また、虫歯じゃないのに歯がしみる…いわゆる「知覚過敏(ちかくかびん)」が多発するケースがよくあります。周期的にいろいろな箇所がしみたりするけど、いつの間にか改善する方は歯ぎしりに関連した知覚過敏の場合が多いです。
ちなみに、歯ぎしりは子供のようにギリギリとこすり合わせて音を出している様子を思い浮かべる方がおられるかと思いますが、大人の場合はギューっと力を込めて噛みこんでいる音がしない食いしばりの方が多く、ご家族でも気がつかない場合もあります。
2.過度な歯ぎしりによるあごや筋肉、顎関節への影響
歯ぎしり、くいしばりの影響は歯だけではなく、いわゆる「顎関節症(がくかんせつしょう)」や「偏頭痛」の主たる原因になっているケースもよくあります。
あごを動かしている筋肉を歯ぎしりや食いしばりで酷使することにより、筋肉痛を生じたり顎関節を構成している骨や軟骨、靭帯のような組織が変形したり、炎症が起きていて顎関節症と診断されるケースが多いのです。
また、主に側頭部に鈍痛を感じている偏頭痛の方では、あご周りや首の筋肉の硬直と共に、側頭部にもあごを動かす際に働く側頭筋という筋肉がありますから、実は歯ぎしり食いしばりが原因で、筋肉の緊張を緩和することで、偏頭痛様の症状が改善する方も一定の割合でおられます。
極端なケースでは、あごを動かす筋肉が長期間鍛えられて異常に発達することで、お顔の輪郭がだんだんとホームベース型になっていく方もたまにいらっしゃいます。
3.自覚症状が無くても歯ぎしりを疑う所見とは?
さらに自分は歯ぎしりの自覚がなくても、以下の症状が見られるならば、歯ぎしりや噛みしめをしている可能性があります。
・時々、周期的に歯がしみる=冷水痛
・噛んだ時に鈍痛や違和感がある
・起床後に顎がだるい、疲労感がある
・最近、口が開きにくくなった
・頬の内側や、舌の側縁にミミズ腫れのような跡がある
・詰め物や差し歯が何度も取れる
4.歯ぎしり・食いしばりの歯科的対処法とは?
歯ぎしりの主たる原因はおそらくストレスです。ストレスがない現代人なんていないと思いますので、月並みな答えで申し訳ないのですが…
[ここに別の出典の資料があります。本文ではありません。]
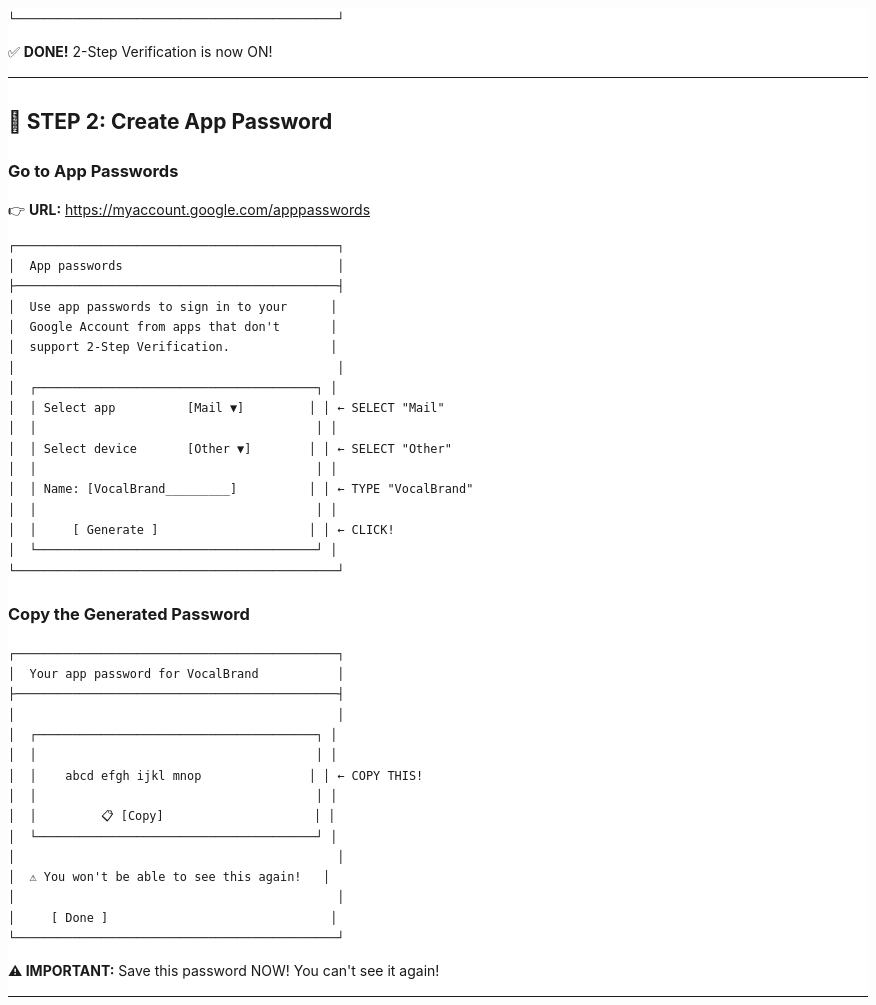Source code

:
 ```
└─────────────────────────────────────────────┘
```

✅ **DONE!** 2-Step Verification is now ON!

---

## 📍 STEP 2: Create App Password

### Go to App Passwords
👉 **URL:** https://myaccount.google.com/apppasswords

```
┌─────────────────────────────────────────────┐
│  App passwords                              │
├─────────────────────────────────────────────┤
│  Use app passwords to sign in to your      │
│  Google Account from apps that don't       │
│  support 2-Step Verification.              │
│                                             │
│  ┌───────────────────────────────────────┐ │
│  │ Select app          [Mail ▼]         │ │ ← SELECT "Mail"
│  │                                       │ │
│  │ Select device       [Other ▼]        │ │ ← SELECT "Other"
│  │                                       │ │
│  │ Name: [VocalBrand_________]          │ │ ← TYPE "VocalBrand"
│  │                                       │ │
│  │     [ Generate ]                     │ │ ← CLICK!
│  └───────────────────────────────────────┘ │
└─────────────────────────────────────────────┘
```

### Copy the Generated Password
```
┌─────────────────────────────────────────────┐
│  Your app password for VocalBrand           │
├─────────────────────────────────────────────┤
│                                             │
│  ┌───────────────────────────────────────┐ │
│  │                                       │ │
│  │    abcd efgh ijkl mnop               │ │ ← COPY THIS!
│  │                                       │ │
│  │         📋 [Copy]                     │ │
│  └───────────────────────────────────────┘ │
│                                             │
│  ⚠️ You won't be able to see this again!   │
│                                             │
│     [ Done ]                               │
└─────────────────────────────────────────────┘
```

**⚠️ IMPORTANT:** Save this password NOW! You can't see it again!

---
ざっくりした説明になりますが、睡眠周期と一致して歯ぎしりやくいしばりの筋肉の活動が出現することが、1980年代の研究で分かっております。寝返りなどと同じく浅い眠りのパターンの時に歯ぎしりが出現します。ストレスにより睡眠周期が乱れてよく眠れていないと歯ぎしりが増えてしまうわけです。意識的にコントロールできるものではありませんが、よく眠れていれば歯ぎしりも改善する可能性があります。
従って寝つきが悪い方ならば、メンタルクリニックなどで処方されるマイナートランキライザーと呼ばれる睡眠導入剤や精神安定剤は、睡眠の質を改善したり、筋肉の緊張を緩和する可能性があります。
歯科的にアプローチでは、わざと力を込めて噛めないように作ったマウスピース(ナイトガード)などで歯ぎしりをブロックする方法や、筋肉の症状が主体なら筋肉をほぐす薬などでも、症状が改善する場合があります。
※注意していただきたいのは、よく普通の歯科医院で「歯ぎしり用のマウスピース」というと、硬くて薄くてピタッとしたものを作りがちですが、これではマウスピースごと強く噛めてしまいますので、歯ぎしりをブロックできません!歯が削れないようにカバーの意味にはなるのかもしれませんが…
いずれにしても根本的な解決は難しいと考えられるため、歯ぎしり用のマウスピースを作って装着してもらいつつ、ストレス軽減に努めていただくということになります。